“Glistens with sparkling elements”
I wonder if there is a word, other than bewilderment, for the reaction to a writer who receives praise despite mediocre work. This is what Patrick Marber’s writing stokes inside me. His re-writing of Henrik Ibsen’s Hedda Gabler is by far the most lamentable element of this National Theatre production, which sometimes glistens with sparkling elements, but includes far too many misjudgments at the head-in-hands level .
To name a few: Leonard Cohen’s lovely yet done-to-death “Hallelujah” plays over a somber transition. Pale blue lights shine intermittently on the assembled actors, for no apparent reason. Physicality is dishearteningly overplayed at times, making the performers appear more like wet marionettes than characters telling a story. And yet, Marber’s script outdoes them all.
The play concerns itself with a day and a night in the apartment of academic wet blanket Tesman and the eponymous Hedda, his new, unfulfilled wife. Friends and former lovers of theirs come and go to moan and wail about their various woes, from dead-end marriages to unrequited love to jealousy over academic rivals’ successes.
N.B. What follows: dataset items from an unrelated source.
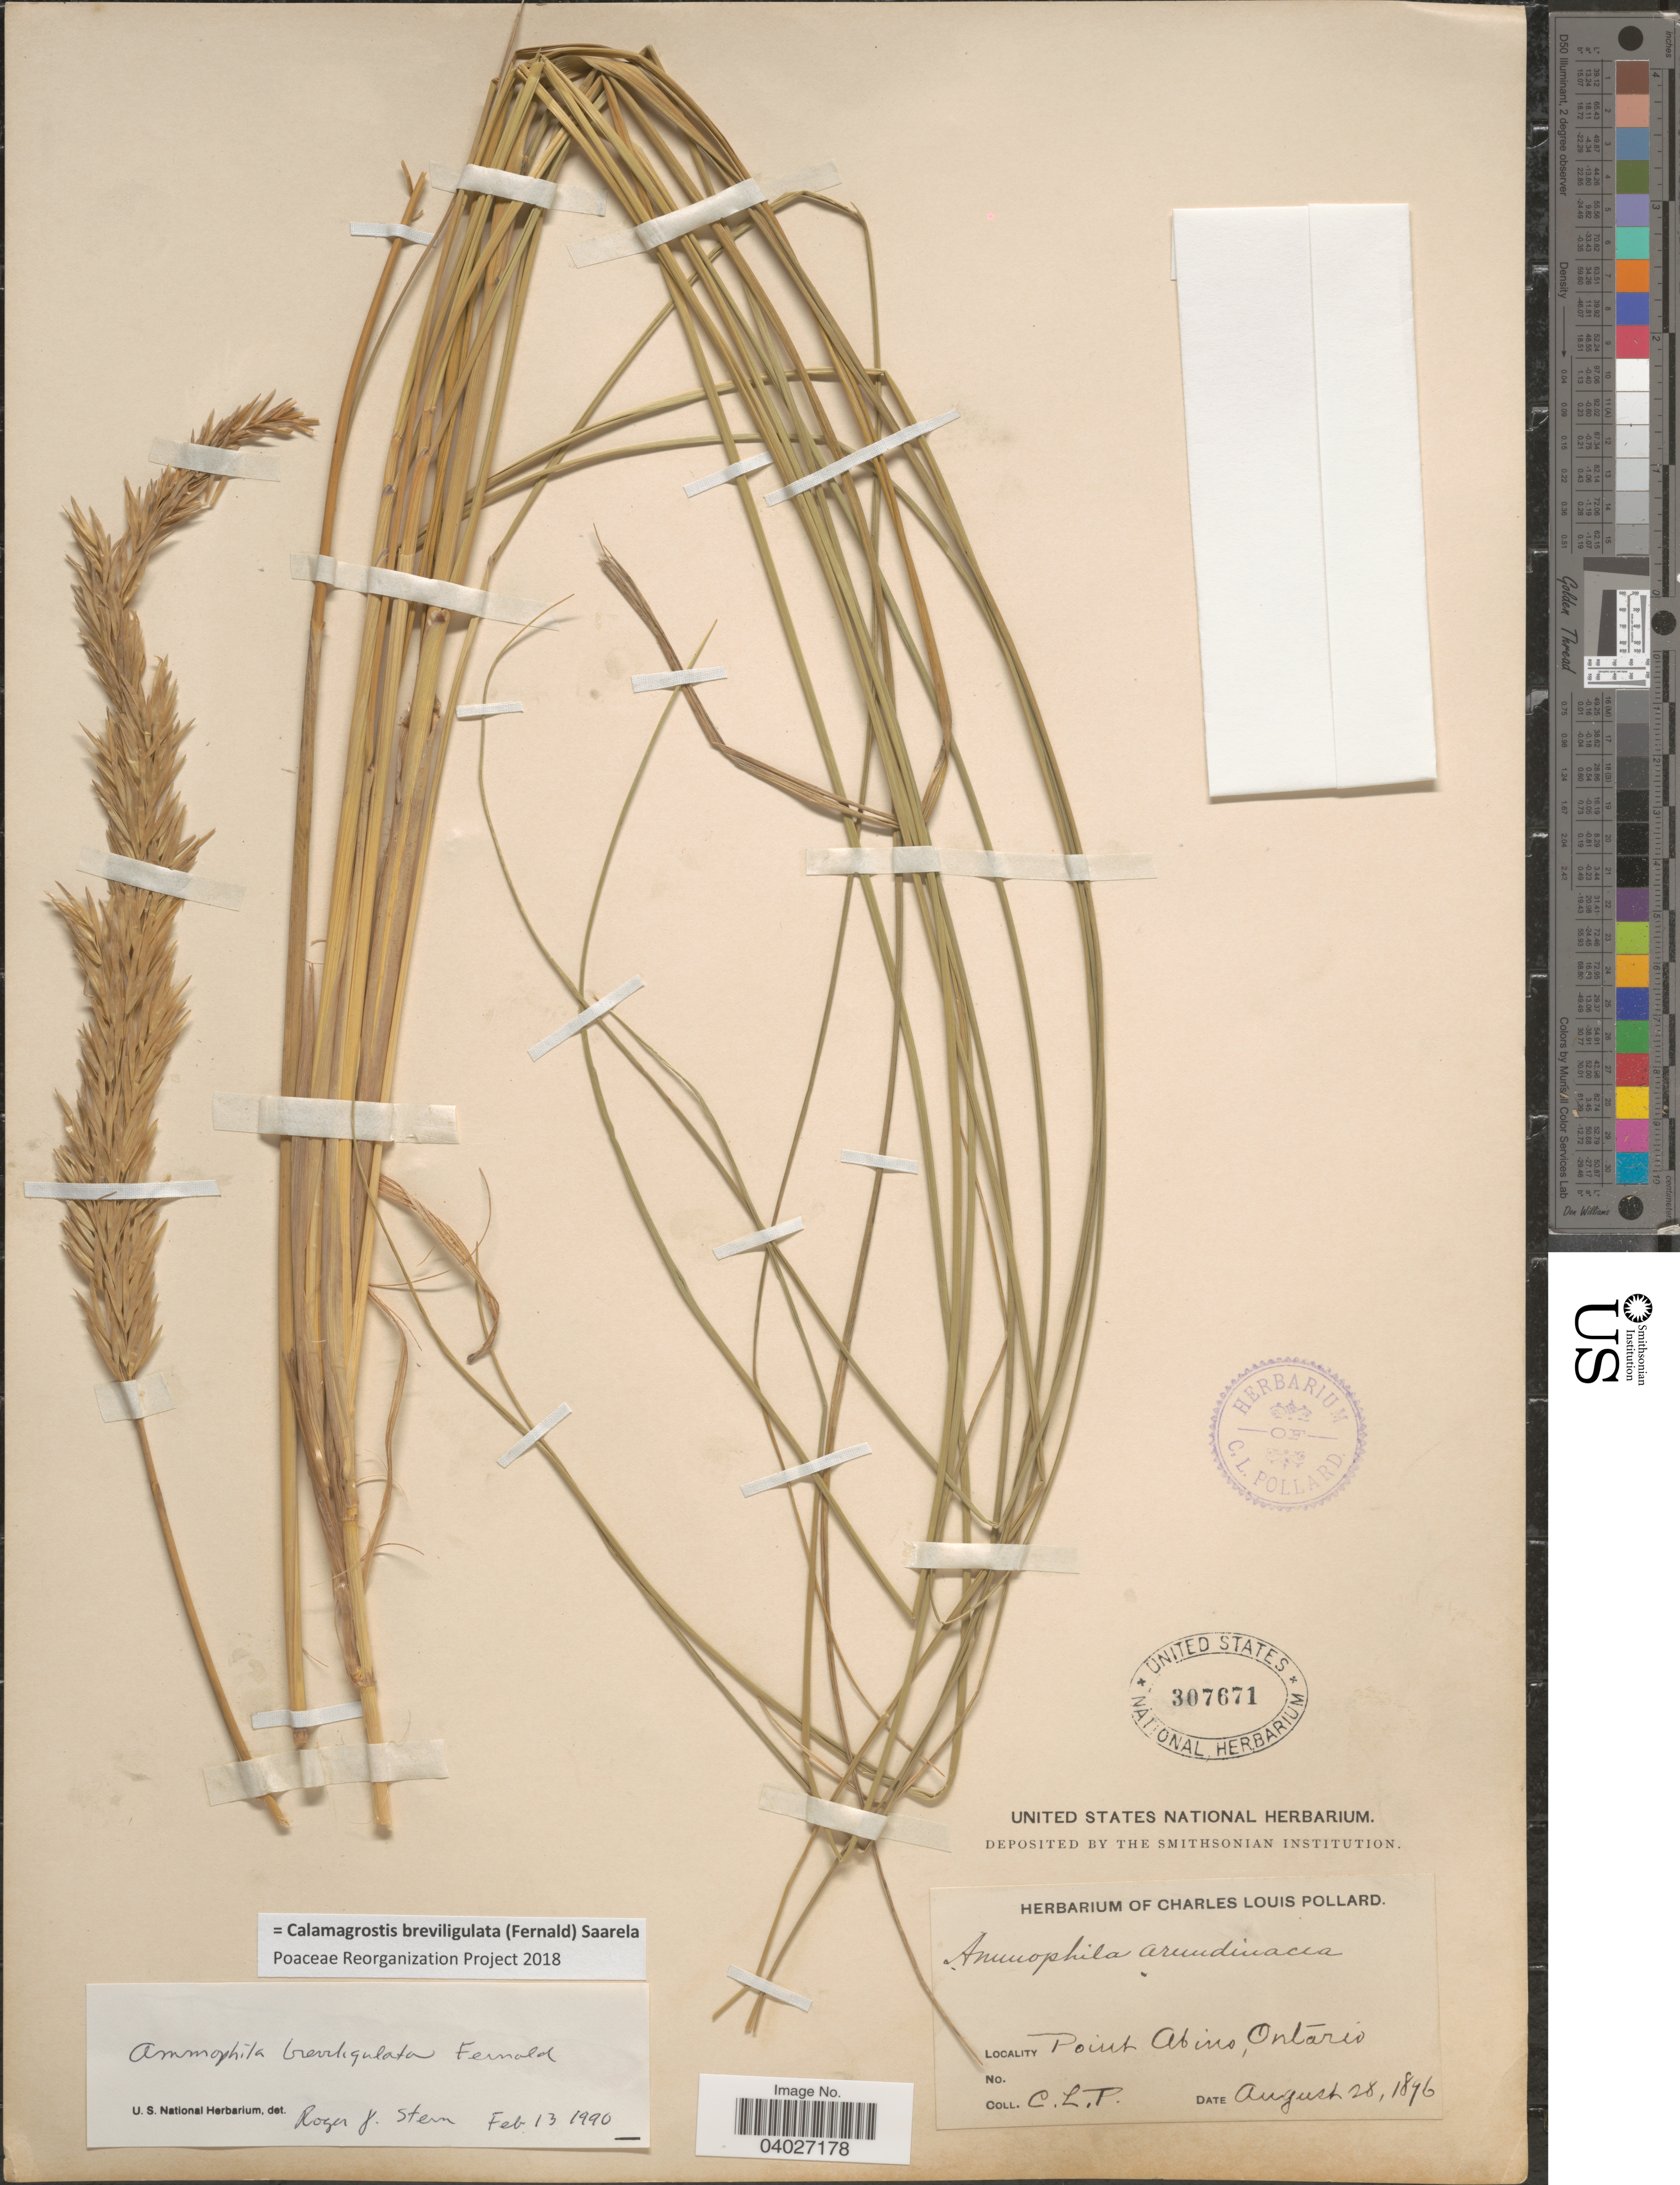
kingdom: Plantae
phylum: Tracheophyta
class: Liliopsida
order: Poales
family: Poaceae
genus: Calamagrostis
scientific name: Calamagrostis breviligulata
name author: (Fernald) Saarela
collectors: C. L. Pollard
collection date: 1896-08-28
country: Canada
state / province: Ontario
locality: Point Abino.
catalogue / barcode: US 307671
There are intriguing elements to these episodic entrances and exits, most compellingly when Tesman’s semi-rival Lovborg lays out his plan for his next work. This is what most frustrates about this show: there are so many glimmers of intriguing theatre, many stemming from Ivo Van Hove’s smart (yet here unexceptional) direction, but they are all but snuffed out by Marber’s tone-deaf phrasing and (I hazard) self-importance.
Hedda, a groundbreaking and fresh character in 1891, is nowadays much less extraordinary. She is the daughter of a prestigious general, and a young woman with many suitors, yet lacks any real goals or interests in life. This “poverty of spirit” as the play decides to call it, leads her to seek out increasingly sadistic means of exerting some kind of power over something, whether it be tearing up flowers or firing her father’s pistols at unsuspecting guests, and eventually much worse. This kind of bourgeois-fetishizing story creates just the sort of middle-of-the-road tension and intrigue that should be right up Marber’s alley. Is Tesman going to get his professorship? Is Hedda fulfilled? What is that maid doing there? Yet Marber seems to think he doesn’t need to convince an audience to care about these central questions of the script. So he fails to.
Much like in his magnum opus, Closer, Marber’s word choices can prove unfortunate and even unpleasant. The storyline is treated with such carelessness that it is unclear whether it is satirizing its own pomposity or reveling in it. It looks like Ibsen’s text has suffered a form of quantitative easing and the original is struggling to get back into shape. Certain big monologues (that strain the runtime for no apparent reason) are answered by brief ironic retort: when one character loses the precious, handwritten single draft of his upcoming masterpiece, he waxes poetic for no less than five minutes about his loss — to which another character quietly quips: “It’s just a book.” Somehow, this self-awareness gets squashed and replaced with showiness and shiny things.
There are many shiny things. The set is the unfurnished apartment owned by Hedda and Tesman and is immaculately underdressed. Hedda’s costume is a shiny nightgown. The lights gleaming out of an impressive side window are shiny, as is the display Hedda creates as she plays with the blinds out of increasingly aggressive boredom. The two handguns on show in their upstage glass case are shiny, and even shinier when they are — spoiler alert — fired at certain characters. But shiny objects do not tell good stories by themselves. We seem to have a production that thinks having a smooth set and glossy production values can make up for a certain percentage of the narrative. They cannot. Some more work on character dynamics and relationships and a little less time stapling roses to walls would have helped quite a lot.
That being said, there is still much to be appreciated in the production. For their stamina alone, the actors deserve some credit. Wading through these lines with such patience must have been hard. Lead actress Lizzy Watts gives Hedda some delightfully cruel ticks, from turning her back on anyone she finds unworthy, to consciously tormenting her guests with their worst vices. Her dynamic with Richard Pyros, playing Lovborg, was the most electric to watch, especially as she toys with his teetotalism in the most vicious way. Adam Best as corrupt judge Brack is the most bombastic onstage presence by far, and his was a refreshing performance. Annabel Bates is good at looking sad, that’s for sure. Abhin Galeya waves his hands around far too much, but otherwise is a solid Tesman — though the character seemed meant to be much more pathetic than the relatively proud man Galeya has created. Christine Kavanagh is a charming red herring at the beginning, as her Aunt Juliana character deftly introduces the audience to the show, then disappears — which is a shame, as Kavanagh’s energy was possibly the best-measured. Madlena Nedeva is a solemn and well-crafted presence as Berte, the maid, yet her character is so untapped that she quite literally becomes more a piece of furniture than a participant.
Overall, an underwhelming and overwritten production of an important play. It is surprising and disappointing that others have eaten it up nonetheless.